## GEGEBENE DATEN
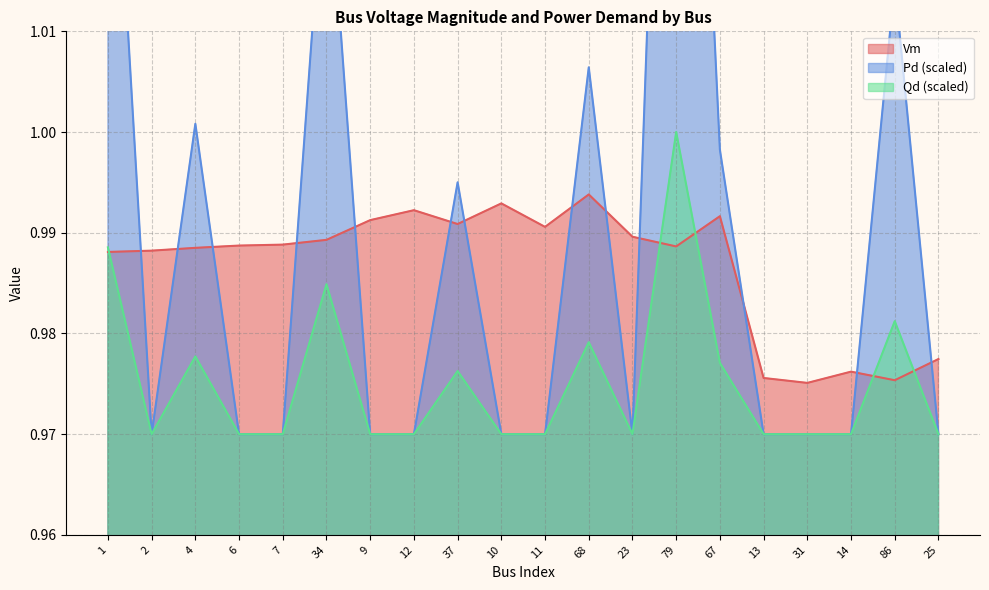

True or false: Qd and Pd intersect in this chart.

False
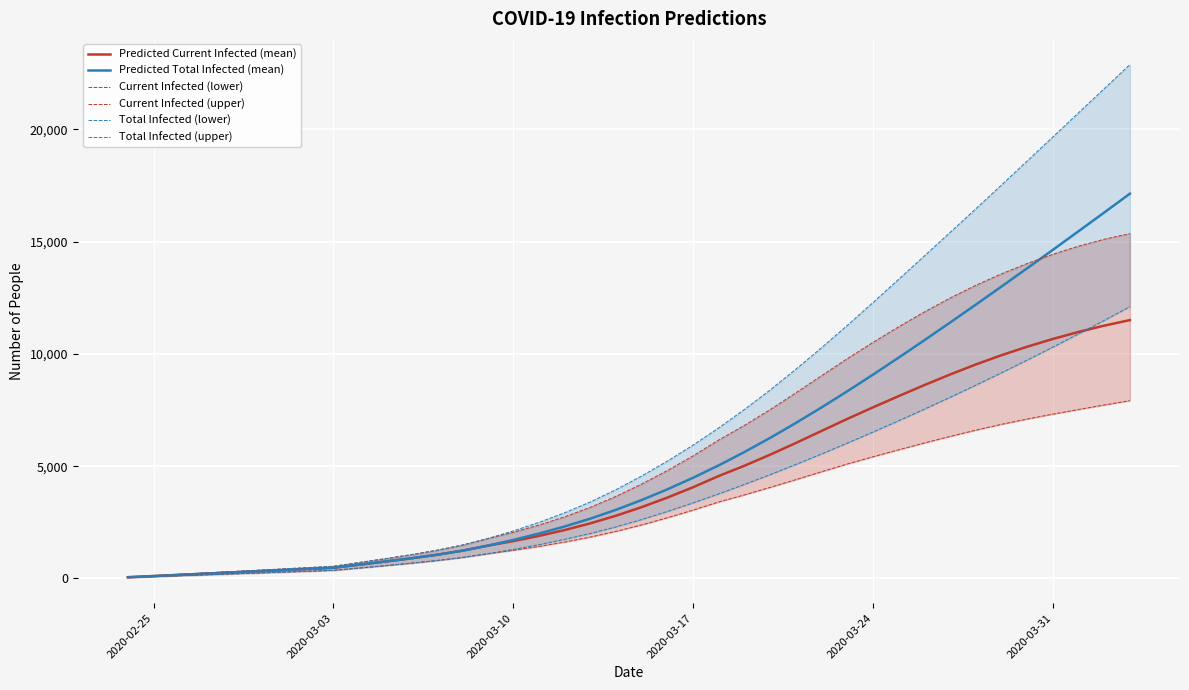

What is the highest value of the Predicted Total Infected (mean) series?

17134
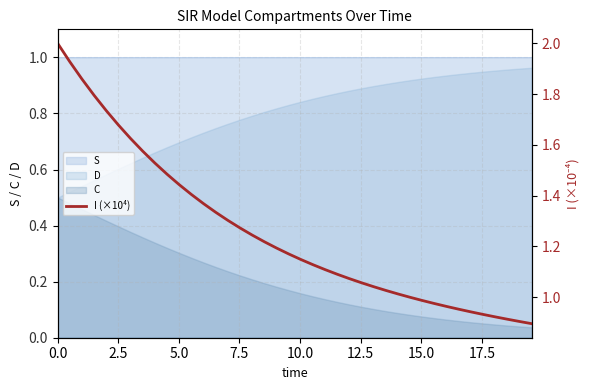

Reading right to left, extract all data points from this chart.

0.9	0.9	0.9	0.9	0.9	0.9	1.0	1.0	1.0	1.0	1.0	1.0	1.0	1.0	1.1	1.1	1.1	1.1	1.1	1.1	1.2	1.2	1.2	1.2	1.3	1.3	1.3	1.4	1.4	1.4	1.5	1.5	1.6	1.6	1.7	1.7	1.8	1.9	1.9	2.0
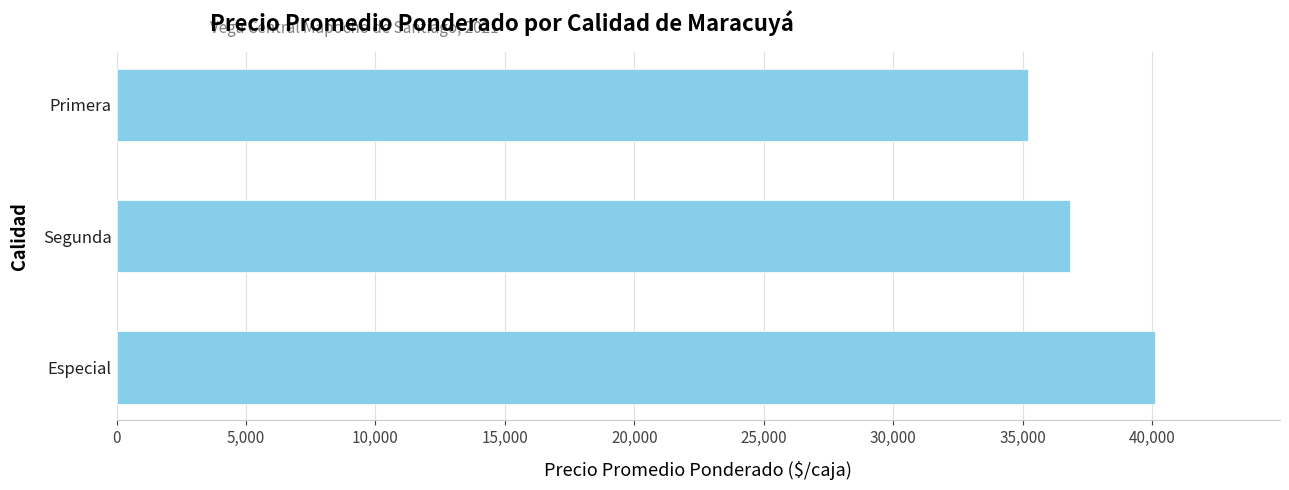

At which category does the chart reach its minimum across all series?

Primera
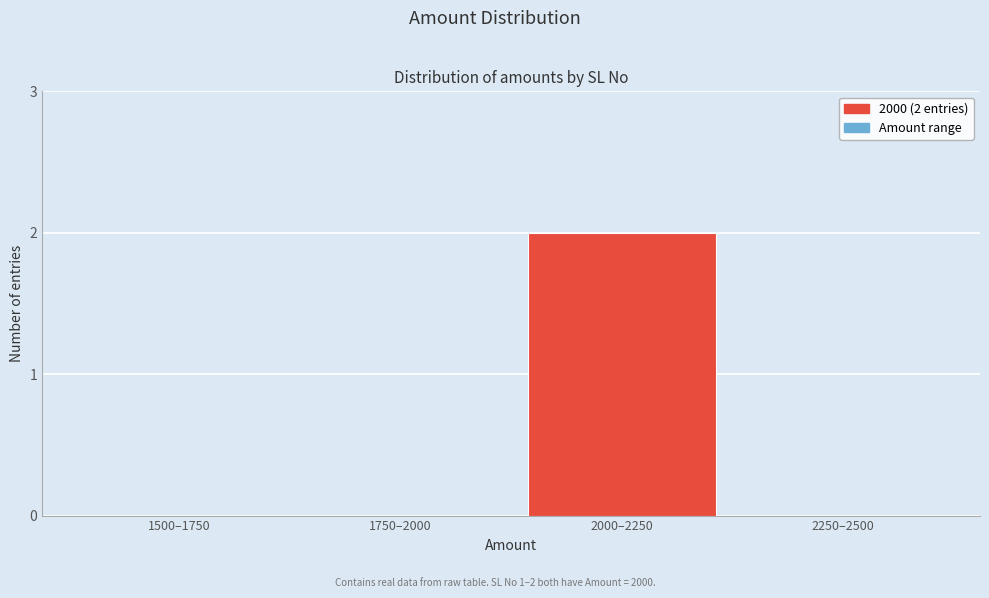

Reading left to right, list all the values displayed in this chart.

1500–1750=0	1750–2000=0	2000–2250=2	2250–2500=0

## ARBEITSAUFTRAG
Sammle aus den Daten oben jede Zeile, in der das Wort „left“ vorkommt, und schreib sie ab. Achte dabei auf Groß- und Kleinschreibung.

## ANTWORTFELD
Reading right to left, extract all data points from this chart.
Reading left to right, list all the values displayed in this chart.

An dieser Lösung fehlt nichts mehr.